If \(w^2_{L,out,n} + w^2_{R,out,n}=1\) then output energy is uniform. To fulfil the criteria, we can set the input and output windows to be the same \(w_{in,n} = w_{out,n}\).

We can then require that (Princen-Bradley condition)

\[ \boxed{w^2_{L,n} + w^2_{R,n} = 1}. \]

and that \(w_n\) goes to zero at the borders.
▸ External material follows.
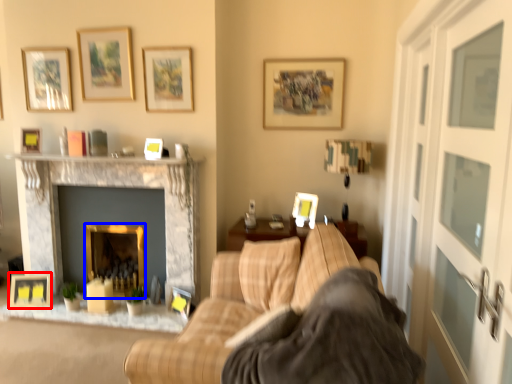
Question: Which object appears closest to the camera in this image, picture frame (highlighted by a red box) or fireplace (highlighted by a blue box)?

Choices:
 (A) picture frame
 (B) fireplace

Answer: (A)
Overlap-add obtains the following properties:

Perfect reconstruction – If there is no modification, we can reconstruct the original signal.
Continuous output – There are no discontinuities.
Uniform noise energy – Output noise does not have temporal structure (noise has a smooth energy envelope).

One such windowing function is the half-sine

\[ w_n = \sin\left(\frac{\pi n}{N}\right).\qquad\text{(It is the square root of a Hann-window.)} \]

We can readily show that it fulfils the Prince-Bradly condition.

../_images/81a64ae4e22e6d91f7e902e4bc51cd3fa5d3d8f8ef77b9eea23b4a3258abe917.png

3.2.1.3. Overlap-add summary#

Overlap-add is a method for windowing a signal such that we can modify the segments and reconstruct the modified signal.

Algorithm

Applying windowing function \(w_n\).
Modify/process window with your-algorithm-of-choice.
Applying windowing function \(w_n\) again.
Add overlapping segments together to obtain output signal.

Usually we would perform a time-frequency transform on the windowed signal \(w_nx_n\) and perform modifications in the frequency-domain. (Almost) all frequency-domain processing algorithms are based on overlap-add.

3.2.2. The short-time Fourier transform (STFT)#

Overlap-add is typically combined with taking discrete Fourier transforms of the windowed signal, as well as an inverse transforms after processing. This algorithm is known as the short-time Fourier transform (STFT) and it is the most commonly used domain for speech and audio processing. It is so common that often when we talk about a time-frequency transform in conjunction with processing algorithms, we implicitly mean the STFT.